*Stored data entries:*

##############################

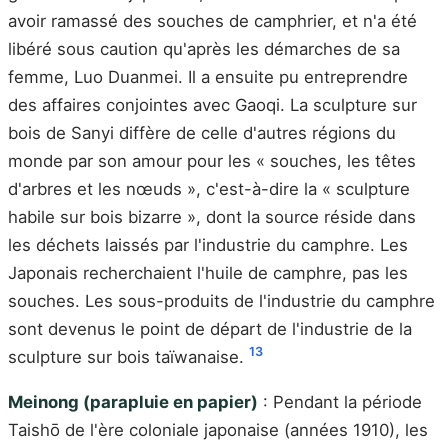
avoir ramassé des souches de camphrier, et n'a été
libéré sous caution qu'après les démarches de sa
femme, Luo Duanmei. Il a ensuite pu entreprendre
des affaires conjointes avec Gaoqi. La sculpture sur
bois de Sanyi diffère de celle d'autres régions du
monde par son amour pour les « souches, les têtes
d'arbres et les nœuds », c'est-à-dire la « sculpture
habile sur bois bizarre », dont la source réside dans
les déchets laissés par l'industrie du camphre. Les
Japonais recherchaient l'huile de camphre, pas les
souches. Les sous-produits de l'industrie du camphre
sont devenus le point de départ de l'industrie de la
13
sculpture sur bois taïwanaise.
Meinong (parapluie en papier)
: Pendant la période
Taishō de l'ère coloniale japonaise (années 1910), les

##############################

*YOUR ASSIGNMENT:*
Answer with a single number: the count of lines in the records that contain "souches".

*PROBLEM SOLUTION:*
3